This isn’t about employees ignoring corporate policies they disagree with. There’s nothing in the original article that indicates there IS a corporate policy.

This isn’t even the CEO or Bob’s upper management saying “cut it out”. This is “another manager from a different division of our company” saying he advises against interacting with customers in this way… and Bob’s manager failing in his own duty as a manager.

I believe (and I’m not alone in this way of thinking) that a manager’s job is to protect his employees and to remove obstacles from their way. Bob’s manager should have been protecting him from the other division manager.

Bob and his manager could have met to discuss how to educate the rest of the company. Or they could have continued as they had begun. But they didn’t.

I don’t blame Bob. You could say he was still working under his original “orders” (permission).
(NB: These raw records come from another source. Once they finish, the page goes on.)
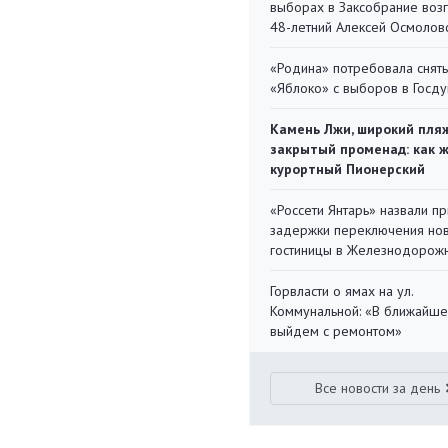
выборах в Заксобрание воз
48-летний Алексей Осмолов
«Родина» потребовала снять
«Яблоко» с выборов в Госд
Камень Лжи, широкий пля
закрытый променад: как 
курортный Пионерский
«Россети Янтарь» назвали п
задержки переключения но
гостиницы в Железнодорож
Горвласти о ямах на ул.
Коммунальной: «В ближайш
выйдем с ремонтом»
Все новости за день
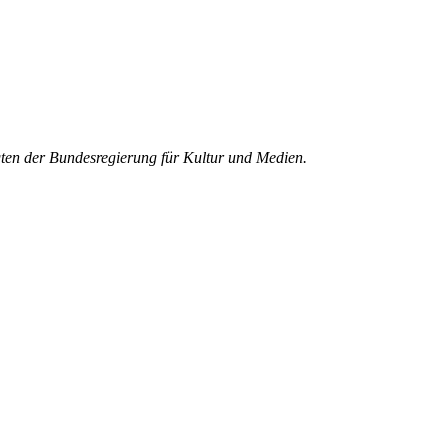
gten der Bundesregierung für Kultur und Medien.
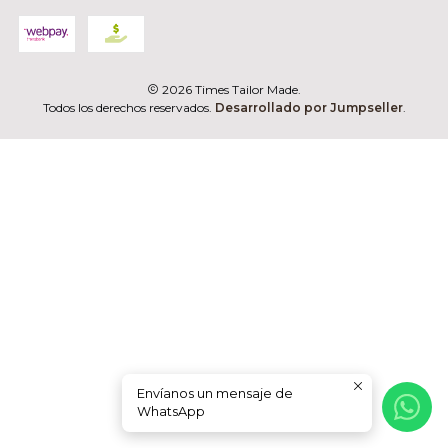
2026 Times Tailor Made.
Todos los derechos reservados.
Desarrollado por Jumpseller
.
Envíanos un mensaje de
WhatsApp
I blame Bob’s manager. And when Bob leaves, and the customers figure out why, I don’t feel sorry for Bob’s manager at all.
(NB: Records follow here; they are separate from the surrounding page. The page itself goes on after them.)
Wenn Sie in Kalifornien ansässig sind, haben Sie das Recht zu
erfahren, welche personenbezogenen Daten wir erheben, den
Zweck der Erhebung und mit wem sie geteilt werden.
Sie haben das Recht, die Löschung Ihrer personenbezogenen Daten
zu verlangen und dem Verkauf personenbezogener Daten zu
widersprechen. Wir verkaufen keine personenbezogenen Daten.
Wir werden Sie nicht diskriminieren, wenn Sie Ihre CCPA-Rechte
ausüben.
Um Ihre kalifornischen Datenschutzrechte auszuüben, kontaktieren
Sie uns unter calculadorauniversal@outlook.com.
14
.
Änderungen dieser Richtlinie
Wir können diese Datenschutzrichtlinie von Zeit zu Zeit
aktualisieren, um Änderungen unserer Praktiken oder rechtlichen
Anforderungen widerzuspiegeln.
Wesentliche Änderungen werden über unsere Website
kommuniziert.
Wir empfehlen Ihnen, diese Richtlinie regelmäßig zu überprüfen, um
Paul Merrill November 15th, 2008 4:40 pm

Wow, Tim, you did a lot of thinking on Chris’s post. I’m not sure how to approach the issue, but you are right about the bottom-line authority aspect… if we as employees don’t like the situation, we ultimately can exercise the right to walk out the door. But that is hard to do in today’s economy!
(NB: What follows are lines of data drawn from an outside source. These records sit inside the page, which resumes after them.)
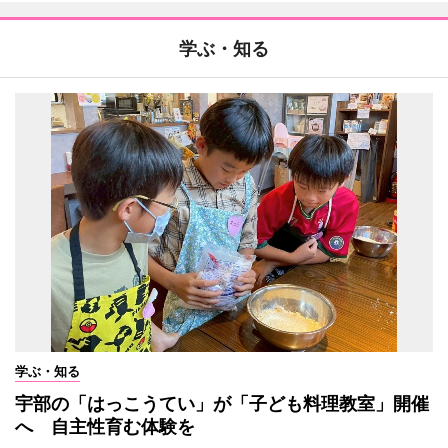
学ぶ・知る
学ぶ・知る
宇部の「はっこうてい」が「子ども料理教室」開催
へ 自主性育む体験を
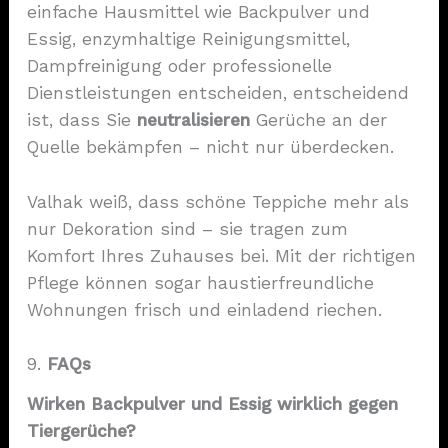
einfache Hausmittel wie Backpulver und
Essig, enzymhaltige Reinigungsmittel,
Dampfreinigung oder professionelle
Dienstleistungen entscheiden, entscheidend
ist, dass Sie
neutralisieren
Gerüche an der
Quelle bekämpfen – nicht nur überdecken.
Valhak weiß, dass schöne Teppiche mehr als
nur Dekoration sind – sie tragen zum
Komfort Ihres Zuhauses bei. Mit der richtigen
Pflege können sogar haustierfreundliche
Wohnungen frisch und einladend riechen.
9.
FAQs
Wirken Backpulver und Essig wirklich gegen
Tiergerüche?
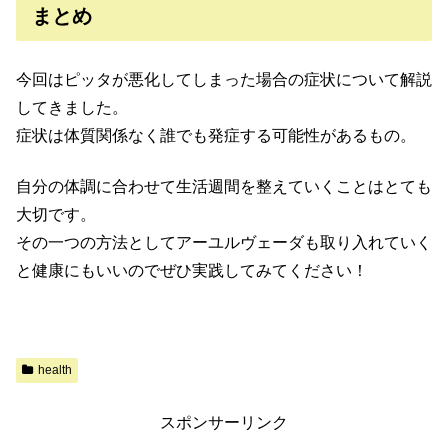
まとめ
今回はピッタが悪化してしまった場合の症状について解説
してきました。
症状は体質関係なく誰でも発症する可能性があるもの。
自分の体調に合わせて生活週間を整えていくことはとても
大切です。
その一つの方法としてアーユルヴェーダも取り入れていく
と健康にもいいのでぜひ実践してみてください！
health
スポンサーリンク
[...] Saturday I wrote all of one long post and 95% of another one that’s even longer (but that’s resisting my efforts to finish [...]

Devin @ CoolProducts November 19th, 2008 11:06 am

“But the choice is clear: follow legitimate orders or resign”

What exactly makes an order legit? I definitely feel that there can be a lot of gray area when trying to figure out if something is legitimate or not. In my opinion, if a manager were to tell me to stop doing something that I strongly felt was beneficial to the company, I would bypass his authority and bring it up with a higher authority. Assuming that you are correct in your eval of the benefits of your actions, climbing the chain of hierarchy could not only get you an OK to perform that task, but as well get you in upper-authorities mind when promotions are considered. However, if even they decline to see you or tell you to stop as well, you may face even more problems with your manager because you attempted to outmaneuver their authority, and that will really peeve a manager. In this case, if it doesn’t work out in your favor, I’d say if you can, leave the job. Find a more flexible business that will allow you more autonomy.

“And it gets worse. The complaint came, not from Bob’s manager or even from Bob’s manager’s manager, but from a manager in another division – a division that (apparently) neither Bob nor his manager report into.”

If this comment by Vicki is true, then I do not feel that the employee would have to make any change because of the orders of a different division’s manager. The employee should bring the situation up with his manager, who I doubt would be too pleased to know another manager is encroaching on his turf. Then the employee can allow his manager to make a decision over your actions.

Overall, if a company refuses to be flexible, and even goes towards fighting flexibility, I personally would leave because in changing times, being fixed will kill you.